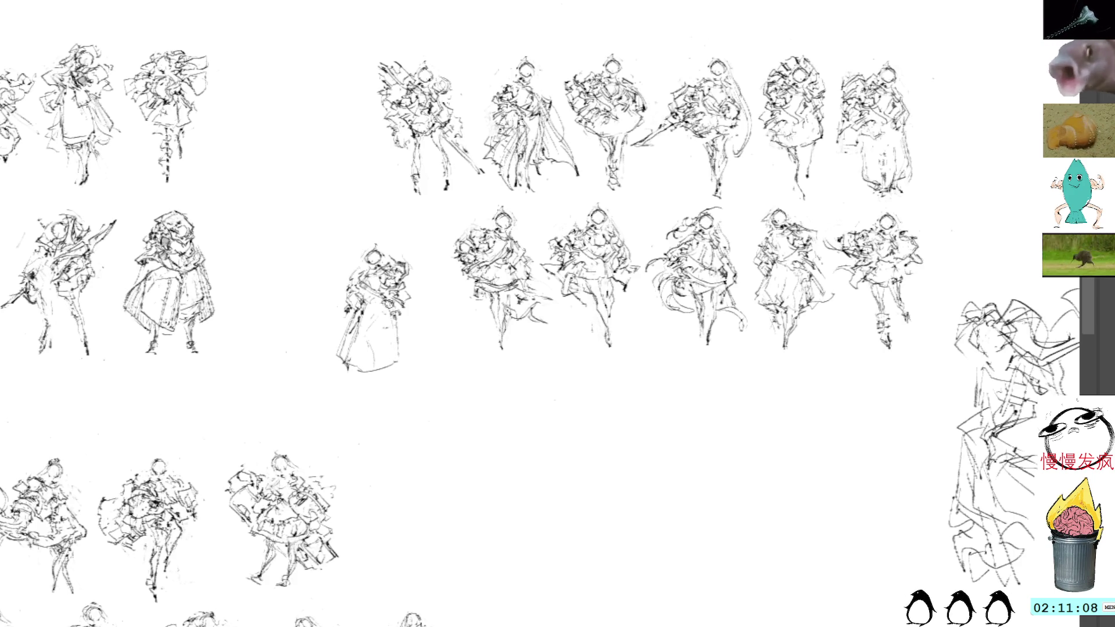
mouse_move(351, 357)
left_mouse_down()
mouse_move(343, 372)
mouse_move(359, 338)
mouse_move(345, 369)
left_mouse_up()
——————
» **Task item**: Retype the listing exactly and drop the pictures.

» **Answer to the problem**:
mouse_move(351, 357)
left_mouse_down()
mouse_move(343, 372)
mouse_move(359, 338)
mouse_move(345, 369)
left_mouse_up()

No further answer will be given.